A Catalog Json contains all information required to build a data variable, or a set of data-variables. These files can be found within the catalog forlder of the aksara-data repo. Each one is responsible for 1 or more data variables.

  • Each Catalog Json contains information regarding the chart type of the variable, the explanations of the variables, as well as the file source of the data.
  • The Catalog JSON can be divided into 2 essential parts :
    • File
      • The file key contains the description of the dataset, as well as the source of the data set.
      • Within the file key, there is a key named variables. This key, is an array of objects, containing the id, name, title, and description of each data-variable within the dataset.
      • The following are the conventions of the variable's id :
        1. -1 : Indicates a variable should be used in the explanation, but has no dedicated chart / page for itself.
        2. 0 : Indicates the variables excluded for a data-variable of the table chart.
        3. >= 1 : Indicates the variables included within the dataset, AND has a dedicated chart / page for itself.
    • Catalog Data
      • the catalog_data key, contains an array of objects, which represents the meta-data, chart variables and chart filters, required to build the respective data-variable page. These id in these variables will also correspond to the id within the variables key, nested in the file key.

Chart Builders

Chart Builders version 1.0

Critical design principle: All charts of the same type should be built using only 1 method. For instance, all time series charts on the site should (as far as possible) be handled by the same code unit.

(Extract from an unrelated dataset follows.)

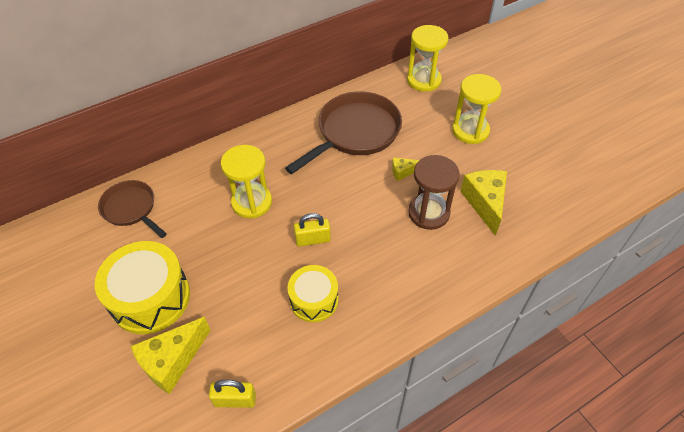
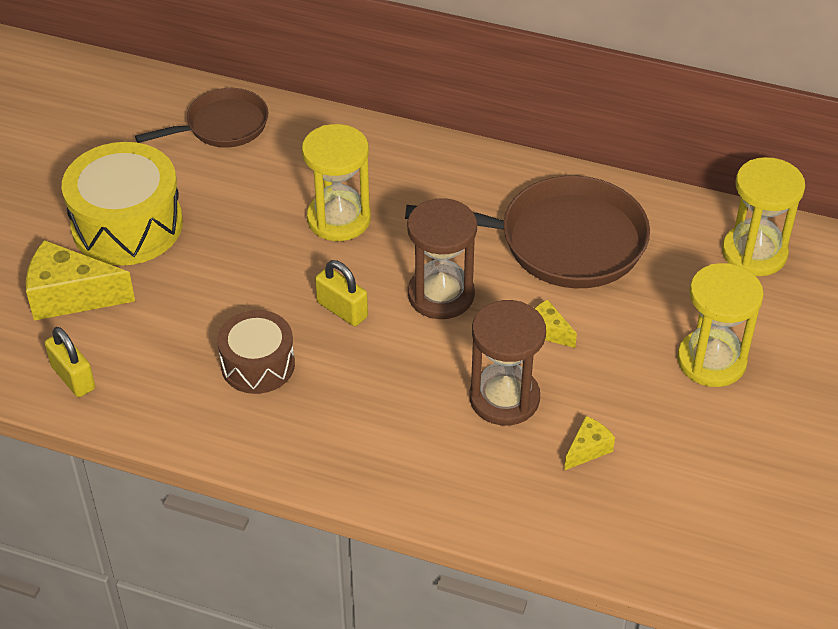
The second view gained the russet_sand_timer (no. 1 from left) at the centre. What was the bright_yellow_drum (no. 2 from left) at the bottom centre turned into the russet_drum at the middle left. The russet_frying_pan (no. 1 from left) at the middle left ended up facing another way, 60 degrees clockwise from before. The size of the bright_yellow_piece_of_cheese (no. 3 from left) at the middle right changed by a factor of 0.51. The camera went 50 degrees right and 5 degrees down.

  • Within the utils folder in the project, the chart_builder file contains several methods for various charts, such as heatmaps, bar charts, choropleths, etc.
  • As long as sufficient information is supplied (by the META Json), the chart builder can dynamically format a chart's api, thus requiring minimal to no 'hard-coding'. This increases versatility.
  • Variable structures and data-types, of each chart type can be viewed in the variable_structures.py file, within the utils folder.

Contributing

Pull requests are welcome. For any pull request, please make sure to either create a new branch, or submit a pull request to the dev branch. Please make sure to briefly describe the changes introduced in the pull request.